Since the questions are sorted in alphabetical order it’s hard to gauge which questions garner the greatest amount of agreement. This is where using the Likert scores (4 for “Very high degree”, 3 for “High degree”, etc.) can help add clarity.
While I go into much greater detail in the two blog posts YOU PROMISED TO READ, I’ll walk you through how to calculate the average Likert score and superimpose if atop the stacked bars.
In our example, the value I need is the first character in the Response string, so we just need to grab the left-most character and convert it into a number.
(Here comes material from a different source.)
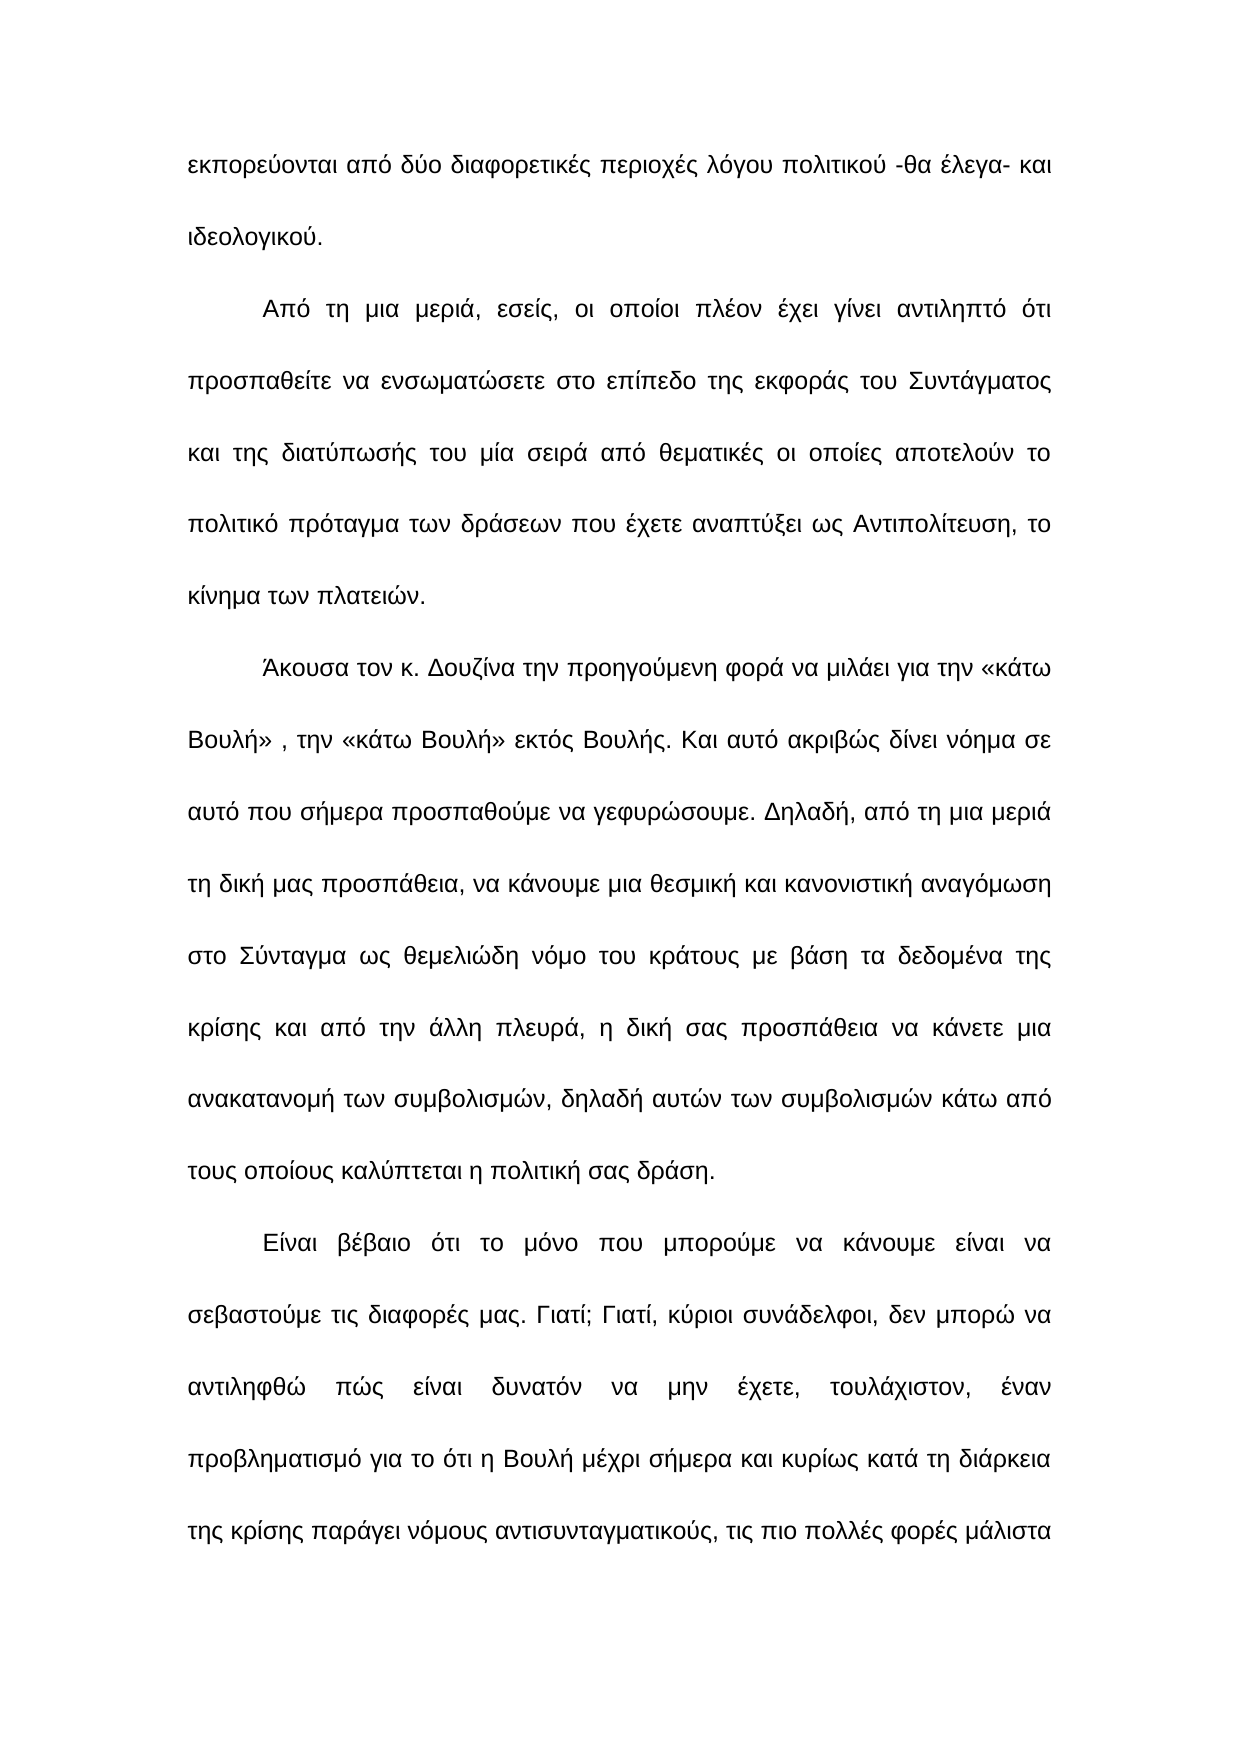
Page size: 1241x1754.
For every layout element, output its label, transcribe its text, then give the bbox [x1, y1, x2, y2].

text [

I can do that using the following calculated field called LikertValue.
Next, I’ll place the Average of this calculated field on the Columns shelf next to the existing table calculation (don’t worry that the result will not look good.) I now need to indicate that we have multiple marks and make the first chart a Bar chart and the second a Circle chart, as shown here.
This still looks pretty dumb, but if I remove “Response” from the Color shelf, then right-click AVG(LikertValue) on the columns shelf and select “Dual Axis” we get something that starts to be useful.
Finally, if I show labels for the circle chart and sort the questions by Average LikertValue we get something that tells a clear story.
In this and the accompanying blog post we’ve explored how to reshape survey data and visualize three different types of survey question. Granted, there are other question types (e.g., “add up to 100”, “rank these in order”, etc.) as well as intra-question analysis (e.g., create a scatterplot showing respondent’s age vs. annual income) that are a bit trickier to implement, but what we’ve delved into here should cover a wide variety of needs.